## Available data
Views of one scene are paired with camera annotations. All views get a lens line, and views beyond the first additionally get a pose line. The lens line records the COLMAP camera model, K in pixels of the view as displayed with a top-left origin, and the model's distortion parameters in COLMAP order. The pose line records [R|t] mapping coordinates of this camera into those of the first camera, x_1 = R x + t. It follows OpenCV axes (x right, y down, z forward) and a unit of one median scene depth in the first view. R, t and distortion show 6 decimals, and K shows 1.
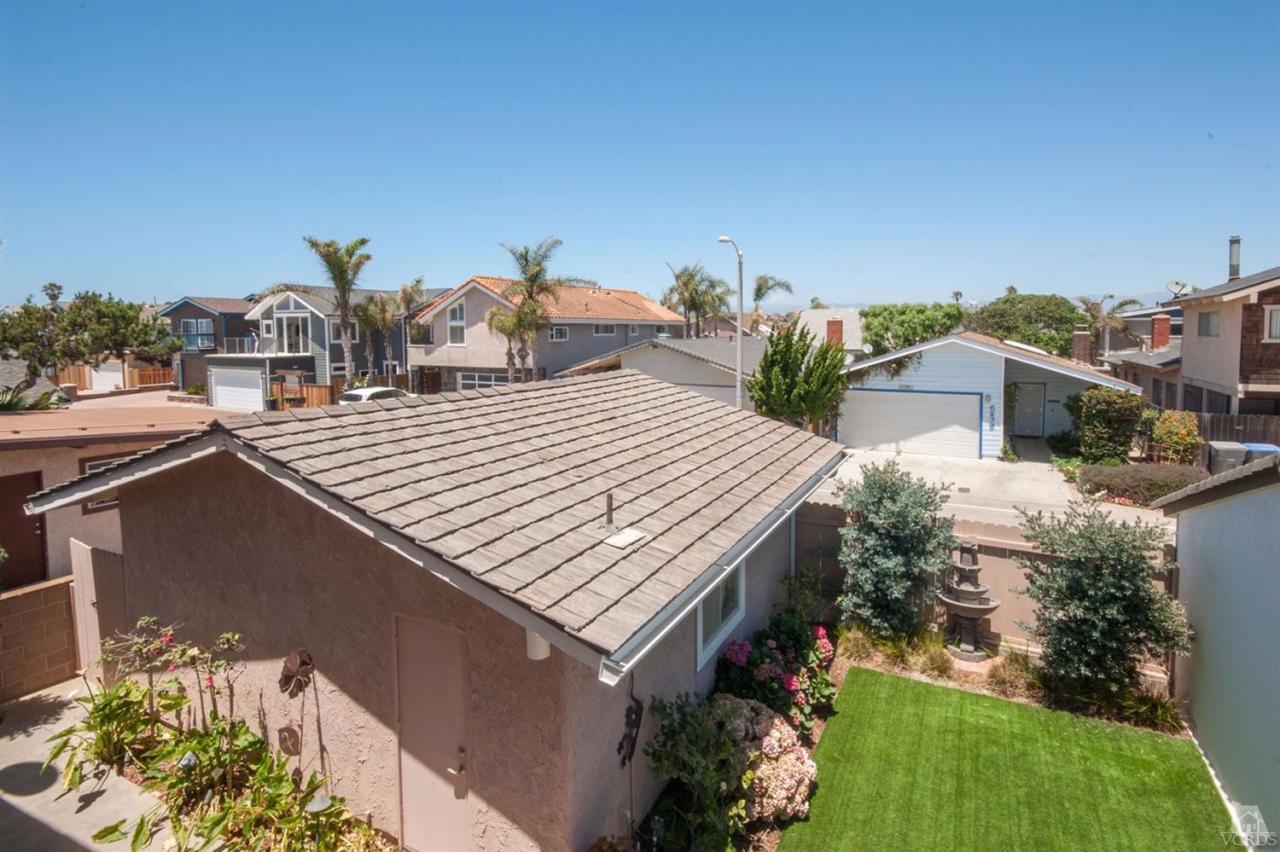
lens RADIAL K [[622.7, 0, 643.5], [0, 622.7, 367.8], [0, 0, 1]] dist [0.025453, -0.000134]
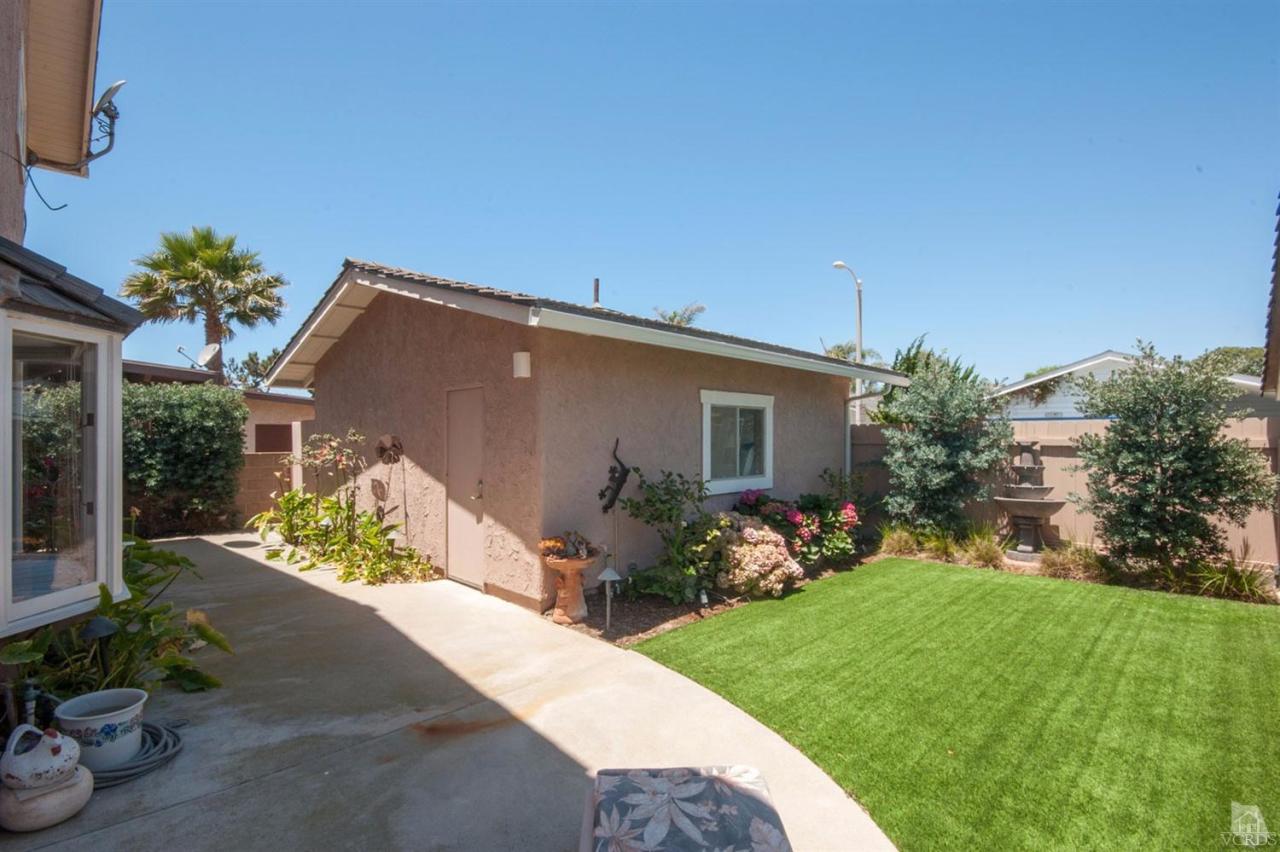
lens RADIAL K [[575.6, 0, 640.0], [0, 575.6, 426.0], [0, 0, 1]] dist [0.025791, 0.000247]
pose [[0.957373, 0.005415, -0.288803, 0.211843], [-0.028113, 0.996824, -0.074505, 0.342203], [0.287483, 0.079448, 0.954485, -0.015324]]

## Problem
Rewrite the lines above, swapping "decimals" for "decimal places" and keeping everything else unchanged. Leave the pictures out of your answer.

## Exercise response
Views of one scene are paired with camera annotations. All views get a lens line, and views beyond the first additionally get a pose line. The lens line records the COLMAP camera model, K in pixels of the view as displayed with a top-left origin, and the model's distortion parameters in COLMAP order. The pose line records [R|t] mapping coordinates of this camera into those of the first camera, x_1 = R x + t. It follows OpenCV axes (x right, y down, z forward) and a unit of one median scene depth in the first view. R, t and distortion show 6 decimal places, and K shows 1.
lens RADIAL K [[622.7, 0, 643.5], [0, 622.7, 367.8], [0, 0, 1]] dist [0.025453, -0.000134]
lens RADIAL K [[575.6, 0, 640.0], [0, 575.6, 426.0], [0, 0, 1]] dist [0.025791, 0.000247]
pose [[0.957373, 0.005415, -0.288803, 0.211843], [-0.028113, 0.996824, -0.074505, 0.342203], [0.287483, 0.079448, 0.954485, -0.015324]]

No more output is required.